→ DIRECTIVE
Go through the data underneath and report how many lines hold the string "vervangen", giving only the number.

(Saved data entries)
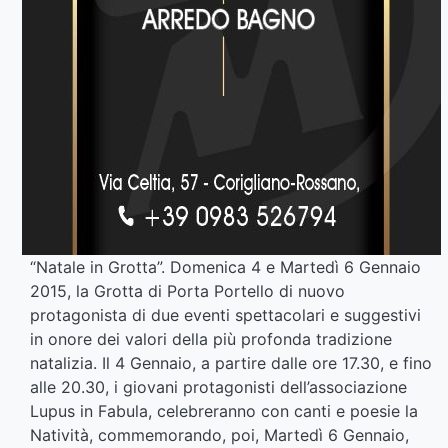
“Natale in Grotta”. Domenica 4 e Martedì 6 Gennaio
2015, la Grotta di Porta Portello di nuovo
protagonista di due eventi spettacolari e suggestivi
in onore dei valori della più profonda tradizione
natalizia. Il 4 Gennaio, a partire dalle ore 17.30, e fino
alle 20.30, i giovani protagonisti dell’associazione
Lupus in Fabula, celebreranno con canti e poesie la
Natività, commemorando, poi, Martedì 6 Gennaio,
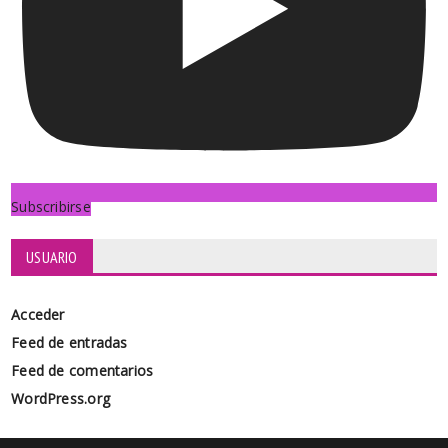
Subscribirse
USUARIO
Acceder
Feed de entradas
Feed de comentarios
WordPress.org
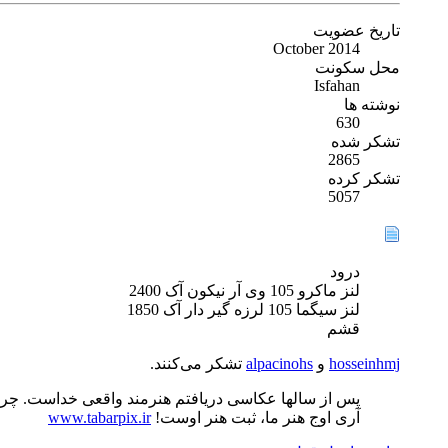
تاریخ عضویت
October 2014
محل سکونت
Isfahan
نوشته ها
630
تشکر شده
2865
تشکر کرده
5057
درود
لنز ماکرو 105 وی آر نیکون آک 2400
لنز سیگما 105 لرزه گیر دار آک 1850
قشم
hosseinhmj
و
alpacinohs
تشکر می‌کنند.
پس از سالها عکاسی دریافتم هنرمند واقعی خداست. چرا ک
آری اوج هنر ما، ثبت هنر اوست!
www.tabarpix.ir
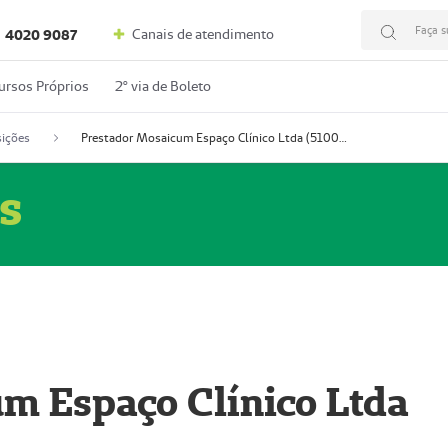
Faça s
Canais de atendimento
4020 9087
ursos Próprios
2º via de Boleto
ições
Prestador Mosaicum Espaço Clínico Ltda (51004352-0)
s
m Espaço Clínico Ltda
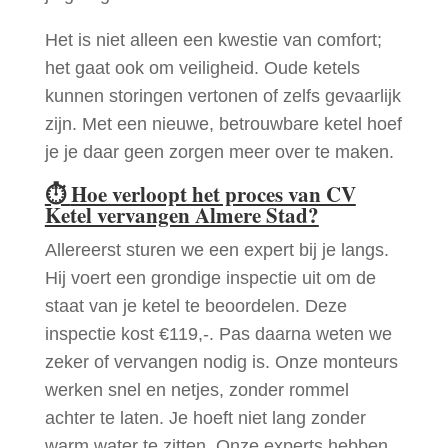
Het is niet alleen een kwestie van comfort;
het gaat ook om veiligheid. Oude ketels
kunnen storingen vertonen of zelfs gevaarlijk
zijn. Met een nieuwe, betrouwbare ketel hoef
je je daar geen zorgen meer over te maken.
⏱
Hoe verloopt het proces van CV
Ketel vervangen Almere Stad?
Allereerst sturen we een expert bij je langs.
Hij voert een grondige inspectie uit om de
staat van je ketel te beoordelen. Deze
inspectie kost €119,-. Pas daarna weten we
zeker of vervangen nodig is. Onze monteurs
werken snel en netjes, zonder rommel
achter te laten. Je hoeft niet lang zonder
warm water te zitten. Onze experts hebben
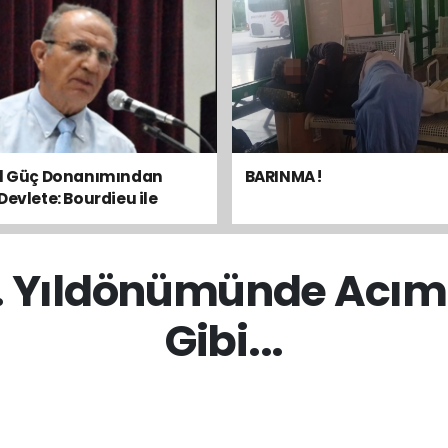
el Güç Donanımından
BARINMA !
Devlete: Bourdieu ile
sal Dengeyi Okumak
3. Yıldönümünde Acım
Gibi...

→ PROBLEM SOLUTION
2